▶ _What to produce_: Rewrite the lines below with every "pixel coordinates" changed to "image coordinates" and nothing else altered, leaving out the picture.

▶ _Dataset section_:
====

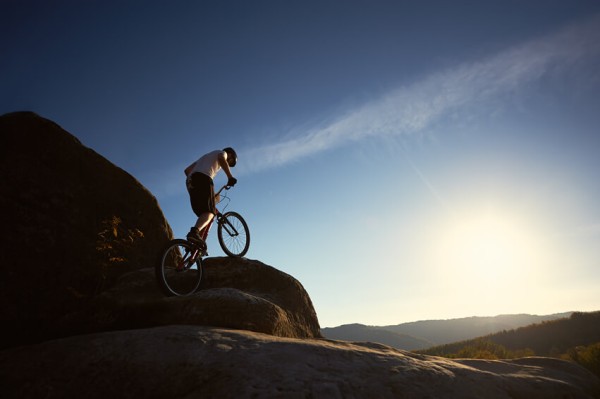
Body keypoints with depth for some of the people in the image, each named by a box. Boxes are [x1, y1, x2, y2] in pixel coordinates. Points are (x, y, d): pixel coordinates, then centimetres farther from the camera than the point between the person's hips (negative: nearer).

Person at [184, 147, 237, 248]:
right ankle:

====

▶ _Response to the task_:
Body keypoints with depth for some of the people in the image, each named by a box. Boxes are [x1, y1, x2, y2] in image coordinates. Points are (x, y, d): image coordinates, then centimetres farther from the camera than the point between the person's hips (negative: nearer).

Person at [184, 147, 237, 248]:
right ankle:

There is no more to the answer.